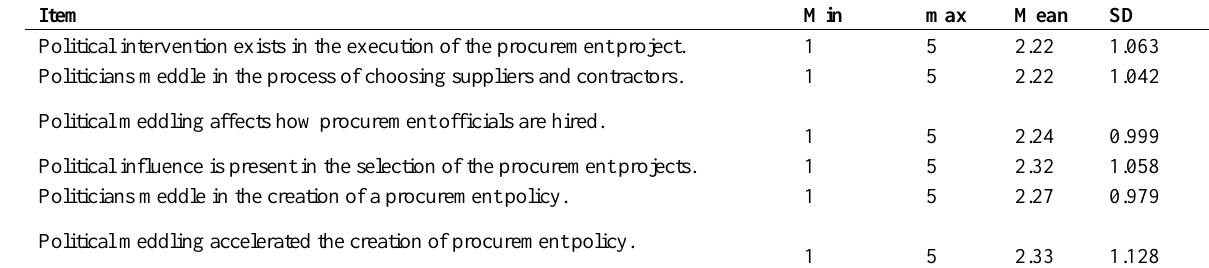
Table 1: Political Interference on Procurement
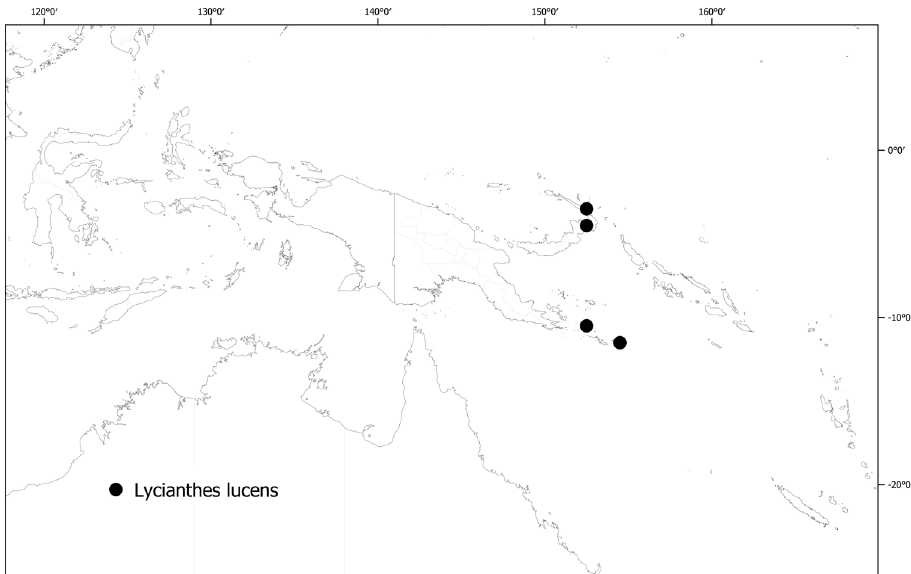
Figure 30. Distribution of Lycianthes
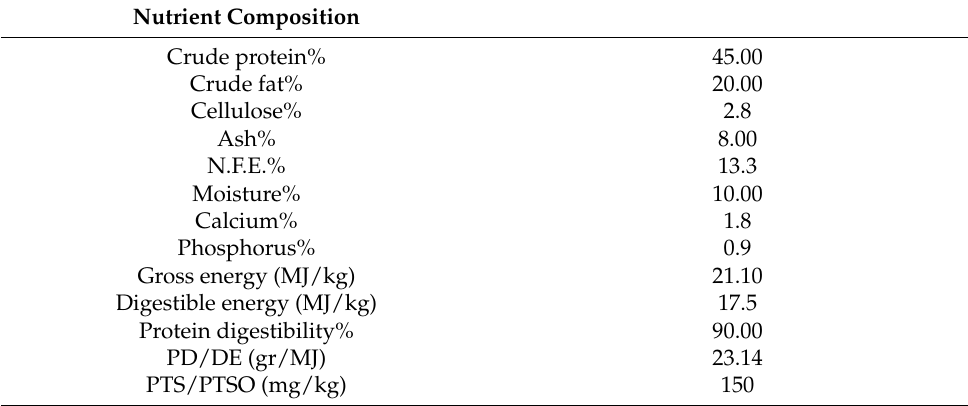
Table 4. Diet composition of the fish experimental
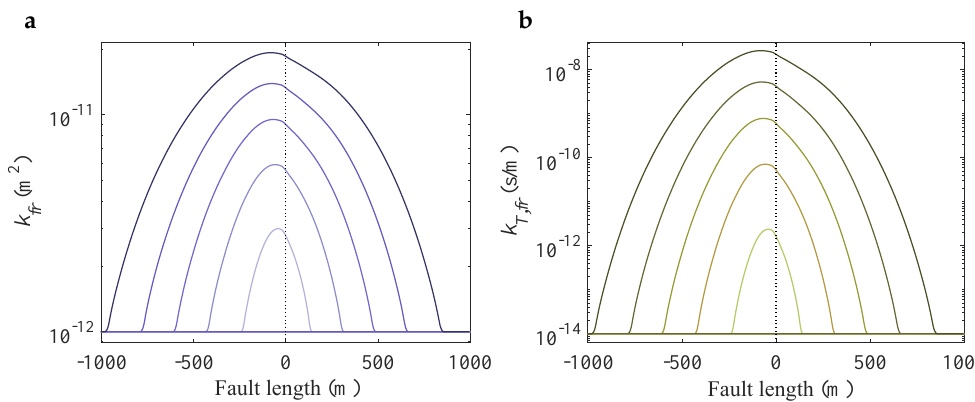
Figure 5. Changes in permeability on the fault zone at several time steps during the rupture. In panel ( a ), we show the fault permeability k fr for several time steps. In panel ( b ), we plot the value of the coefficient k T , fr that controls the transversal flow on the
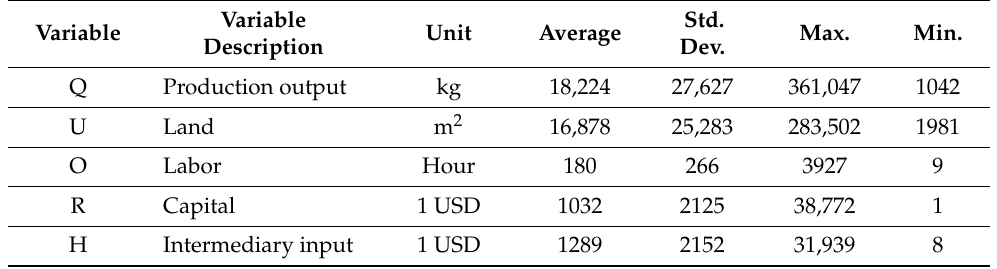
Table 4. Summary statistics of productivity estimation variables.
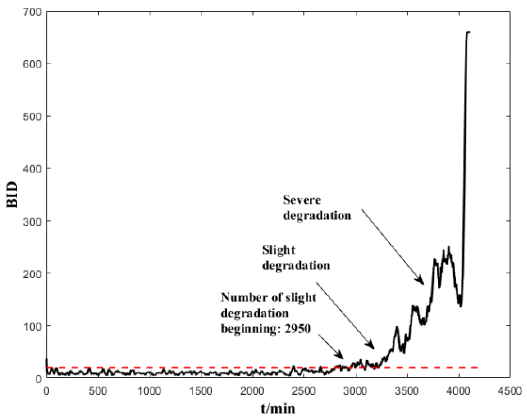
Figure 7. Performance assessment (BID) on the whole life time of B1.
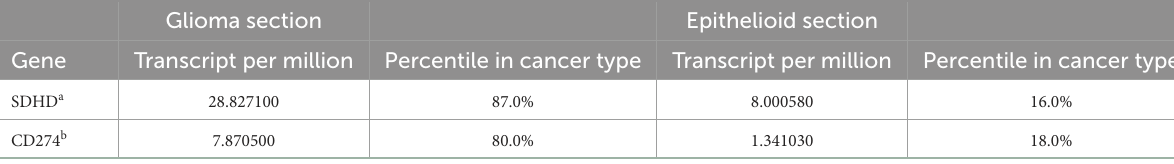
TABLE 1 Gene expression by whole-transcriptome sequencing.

########

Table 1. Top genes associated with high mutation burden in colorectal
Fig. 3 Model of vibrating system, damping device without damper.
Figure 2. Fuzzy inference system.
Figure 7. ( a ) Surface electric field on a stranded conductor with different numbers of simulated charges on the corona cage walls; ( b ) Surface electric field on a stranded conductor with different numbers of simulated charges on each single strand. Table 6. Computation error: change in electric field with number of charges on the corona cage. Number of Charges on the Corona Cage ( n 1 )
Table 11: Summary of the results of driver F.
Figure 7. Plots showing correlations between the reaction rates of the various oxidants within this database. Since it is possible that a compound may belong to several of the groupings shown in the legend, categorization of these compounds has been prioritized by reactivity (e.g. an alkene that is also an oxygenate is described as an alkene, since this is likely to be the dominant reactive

########

→ THE PROBLEM
Scan the entries above for the word "system". Report the lines that hold it.

→ EXERCISE RESPONSE
Fig. 3 Model of vibrating system, damping device without damper.
Figure 2. Fuzzy inference system.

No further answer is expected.